直至她站在桌边看宁疏狂熟练地揉面、包馅,掐出漂亮花褶。才相信他确实会做饭,还很熟练。
宁疏狂把包子放进蒸笼,拍了拍手上的面粉,“我早上做了面给咻咻吃,你想吃面吗?”
姜秀歪了歪头,“你怎么学的这些?”
“我娘去世之后,爹要干农活,家里的饭都是我来做的。”
姜秀:“你有父……你娘是什么样的人?”
“我娘是天底下最温柔的人。”宁疏狂回忆母亲时眼里有光,“她什么都会,会做饭,会绣花,会写字。我娘是村里所有女人里唯一一个会写字的。她教了我很多东西,说不管是什么,多学学总是没错的,指不定哪天就用上了。”
“那你爹呢?”
“我爹人很好的,他很顾家,我娘没嫁过来之前,村里的姑娘都想嫁给他。可惜我娘去世了。我明白他不是不爱咻咻,只是看见她就会想起我娘。”宁疏狂落寞地笑了笑。
“那你呢?”
宁疏狂看她,“我?”
“嗯。”姜秀淡淡颔首,“你快乐吗?”
“很快乐啊。”
姜秀试图从他的表情里找出一丝勉强。
没有。他真的很快乐。
姜秀:“我要吃面。”
“好嘞。”宁疏狂一甩汗巾,“客官稍等。”
片刻后他将一碗热腾腾的面端到姜秀面前。
姜秀拿起筷子,低头吃面时抬眸看向去开蒸笼的宁疏狂。
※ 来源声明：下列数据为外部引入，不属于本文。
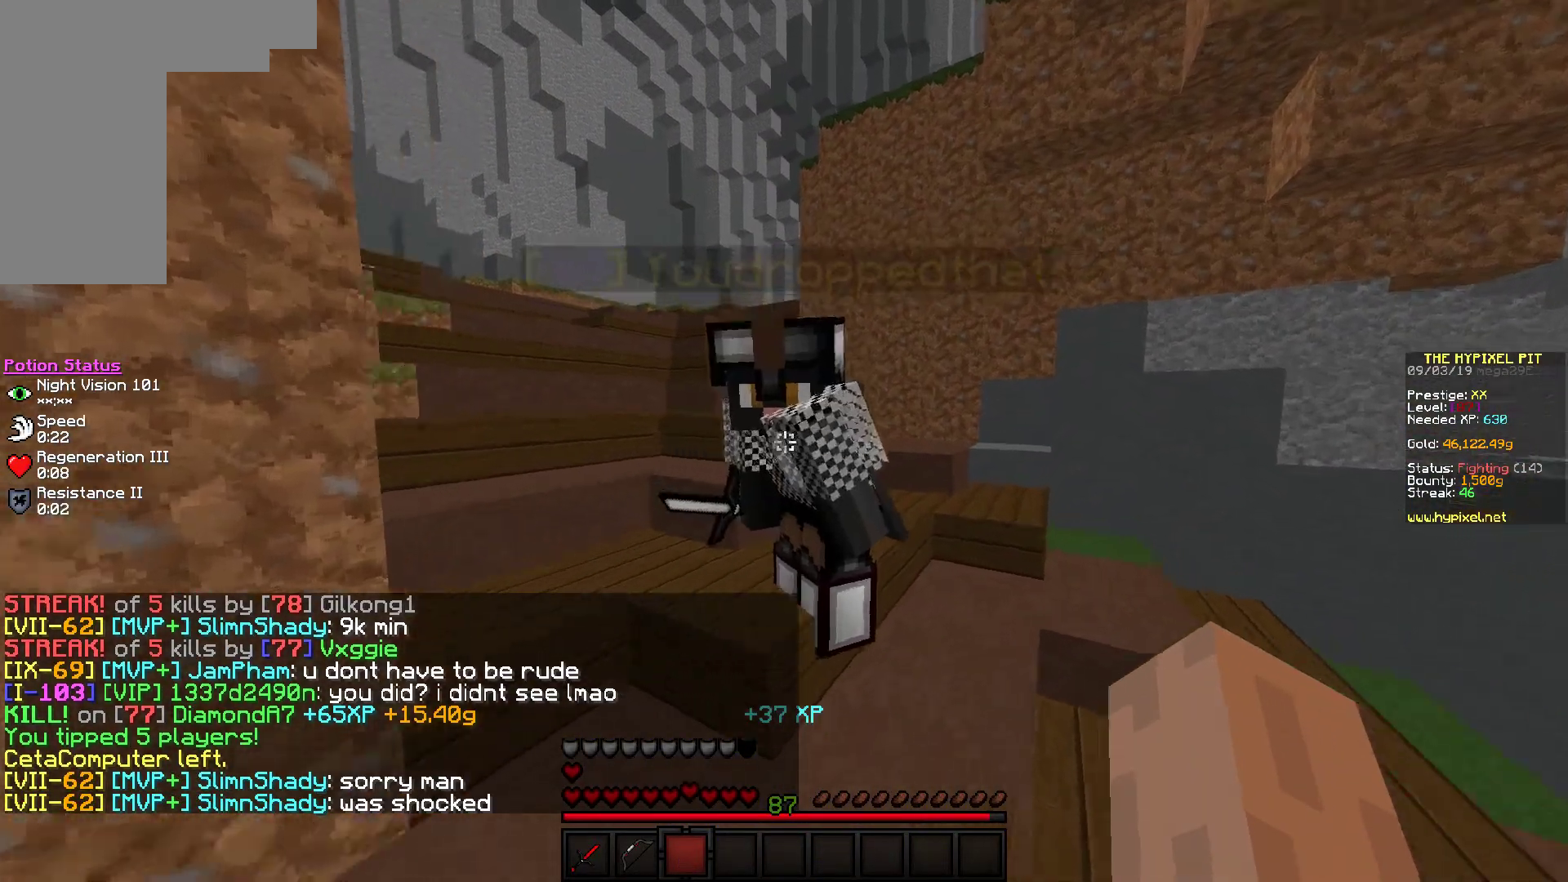
{"keys": ["w"], "mouse": [], "events": []}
他还不懂运用魔气,徒手开笼。被烫得跳了起来,双手捏住耳垂,嘴巴呼气。
姜秀的心事莫名沉下去了。
宁疏狂把包子放到桌上,“怎么样,我下的面好吃吗?”
“好吃。”他手艺是真的可以。
宁疏狂心满意得地笑。憨憨的。
吃过了饭,姜秀带宁疏狂到水兽湖。
当初他带来的小水兽也坐化了,躯体沉在湖底。不知道为什么它没有变成一座山,只是化成石头。姜秀时常会来这里坐上一整天,从天光到天黑,看着萤火虫在湖面上跳跃,两尾水兽的魂魄恣意游荡。打发没有他的时间。
宁疏狂双手捧水,尝了尝,“这水是甜的。”
姜秀坐在石头上,“自从多了一只水兽之后这水就是甜的,你做饭用的水便是这里的。”
“那熬出来的骨头汤怎么不是甜的?”他满脸好奇。
这戳中姜秀的知识盲区了,“可能加了别的就会变味?”
“可能?”宁疏狂跃跃欲试,“回头我弄点试试。”
姜秀拍了拍身旁空位,“过来。”
宁疏狂和她坐在一起看了会儿风景。
他以为姜秀会说些过去的事。但她只是安静地坐着,看着远方。
终于宁疏狂按捺不住想起话头时,姜秀开口了:“说说你小时候的事吧。”
嗯?她不说自己前世的事么。
这倒也没什么。她想听,他自然会说的。
宁疏狂讲到小时候。他和母亲一起在庭院种树,用挖出来的泥巴做了个陷阱。父亲被糊得满脸都是,他和母亲偷偷在旁边笑。然后父亲恼羞成怒,抹下泥巴说要让他们也感受一下,一家人在屋里跑,父亲不慎将泥巴弄到了母亲的刺绣上。局势反转,父亲那天跪了一天的搓衣板……
宁疏狂边说边观察她的表情。说到有趣之处,她会笑。不是怅然也不带恶意。单纯只是被他逗笑。她这样笑可真好看,宁疏狂想多看看。
他说得口干舌燥,便想着舀水喝。
扑通一声,水溅了姜秀一身。
宁疏狂浮出水面,擦了把脸,“我就是想喝口水。”有点委屈。
姜秀伸手要拉他上来。
指尖即将触碰之际,姜秀看见他挤眉弄眼,一副恶作剧即将得逞的神情。
又一声扑通,她也掉下去了。
姜秀:“……”
哦这个幼稚鬼。
甫一冒出头,一抔水像冷冷的冰雨胡乱拍打在脸上。
宁疏狂捞水泼她,“来玩嘛!”
姜秀抹了把脸。
差点忘了,他现在就是个十五六岁的少年。有一个美满幸福的童年。都说童年不幸的人要用一生来治愈,那童年幸福的人呢?他们甚至有治愈别人的能力。
姜秀动了动手指。
巨浪升起把宁疏狂压进水里。
过一会儿他浮上来,还挺乐呵,“这个怎么做到的啊?我也能弄吗?”
很简单,用魔气控水罢了。
姜秀以为他怎么也要花上一段时间适应魔气。却不想一教就会,不多时她也被压到了水下。
有什么从她袖里落了出去。
姜秀游到湖底,看见被吵醒的水兽。它们俩往一个石洞里缩了缩。宁疏狂死后这俩每次秀恩爱都会被打,怕她了。
姜秀拾起黑玉。
蓦地愣了愣。黑玉渐渐变色,成了白的。这意味着她可以引宁疏狂进入他的心境去观从前的事了。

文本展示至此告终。